(Excerpted passage begins)
I ask because I found
\begin{align}
\partial_{xx}\psi &= (\lambda - u)\psi\\
\partial_t\psi &= (-4\partial_{xxx} - 6u\partial_x - 3u_x)\psi
\end{align}
Also, where did \(\lambda\) come from?
 

Ackbach

Indicium Physicus
Staff member
Jan 26, 2012
4,192
Yes, typically $L$ is chosen to be a Schrödinger operator; in your case, since you're using $u$ as the variable in KdV, you would usually write $L= \partial_{xx}+v$. So, just to be clear (and it's usually a good idea to write operators with the test function, since operators are such slippery characters), we have that $Lu=(\partial_{xx}+v)u=u_{xx}+uv$. I say this is typical. However, if you find a different $L$ and $M$ that, when plugged into the Lax equation, reproduce your pde, then those are fine.
(Excerpted passage ends)
(Excerpted data begins)
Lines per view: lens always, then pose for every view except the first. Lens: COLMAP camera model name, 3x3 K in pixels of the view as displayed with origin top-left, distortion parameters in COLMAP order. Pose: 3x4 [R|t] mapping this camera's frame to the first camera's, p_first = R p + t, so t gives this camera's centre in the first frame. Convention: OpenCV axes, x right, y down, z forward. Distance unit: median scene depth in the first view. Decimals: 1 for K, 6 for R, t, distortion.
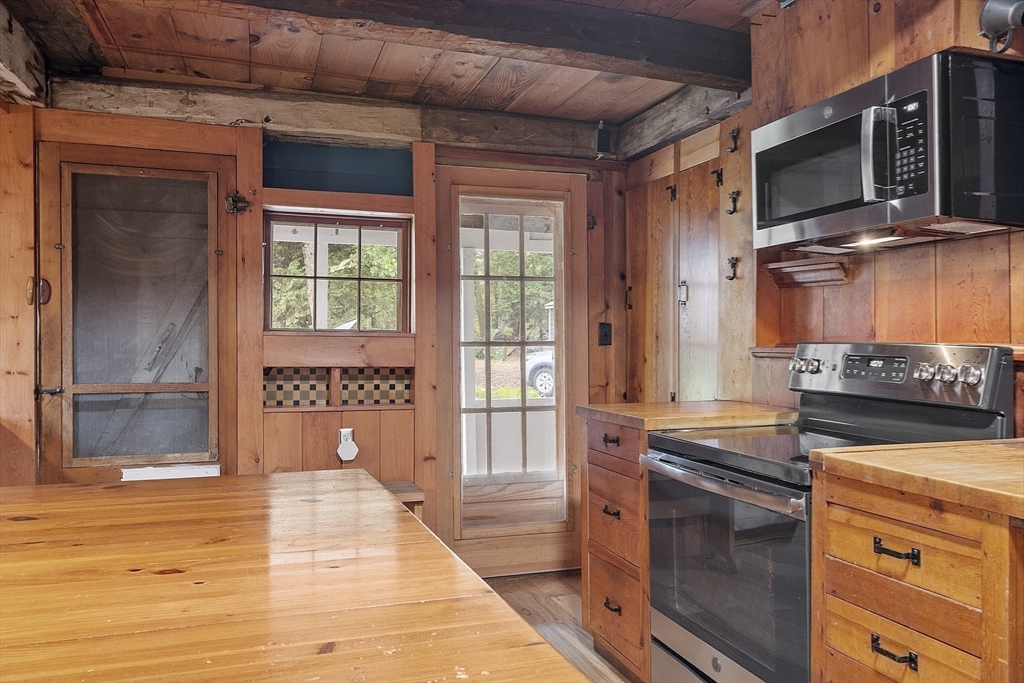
lens RADIAL K [[789.5, 0, 510.2], [0, 789.5, 344.4], [0, 0, 1]] dist [0.004705, 0.001519]
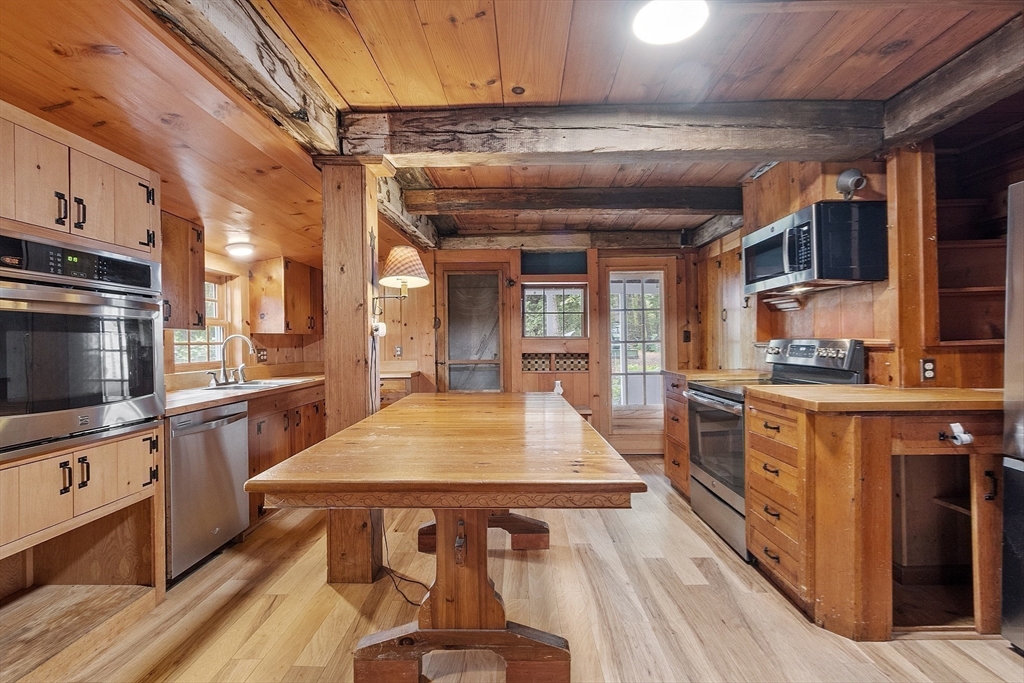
lens RADIAL K [[650.8, 0, 513.4], [0, 650.8, 342.2], [0, 0, 1]] dist [0.000976, -0.000377]
pose [[0.940527, -0.012352, -0.339496, 0.305170], [0.010076, 0.999913, -0.008464, 0.012708], [0.339571, 0.004540, 0.940570, -0.782420]]
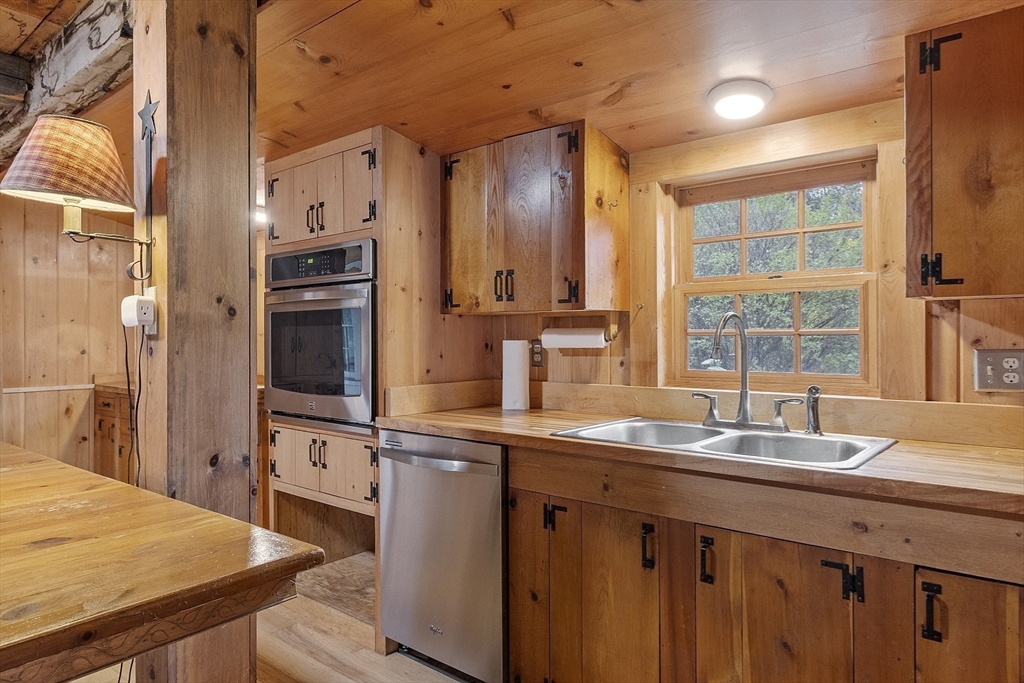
lens RADIAL K [[650.8, 0, 512.6], [0, 650.8, 338.4], [0, 0, 1]] dist [0.000976, -0.000377]
pose [[-0.855289, 0.004681, -0.518131, -0.937858], [0.000404, 0.999965, 0.008366, -0.020929], [0.518152, 0.006946, -0.855260, 2.557241]]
(Excerpted data ends)
Activities:
1. Answer these questions from the forum excerpt, please, one per line:
(a) Which symbol does the first poster ask the origin of?
(b) What kind of operator does the reply say $L$ is typically chosen to be?
(c) According to the reply, what is usually a good idea when writing operators?
2. Output the passage of the forum excerpt that begins at the words "Indicium Physicus" and stops after "those are fine.".
Nothing in the rows is needed here.

Task-by-task solutions:
1.
(a) $\lambda$
(b) A Schrödinger operator
(c) Writing them with the test function

2.
Indicium Physicus
Staff member
Jan 26, 2012
4,192
Yes, typically $L$ is chosen to be a Schrödinger operator; in your case, since you're using $u$ as the variable in KdV, you would usually write $L= \partial_{xx}+v$. So, just to be clear (and it's usually a good idea to write operators with the test function, since operators are such slippery characters), we have that $Lu=(\partial_{xx}+v)u=u_{xx}+uv$. I say this is typical. However, if you find a different $L$ and $M$ that, when plugged into the Lax equation, reproduce your pde, then those are fine.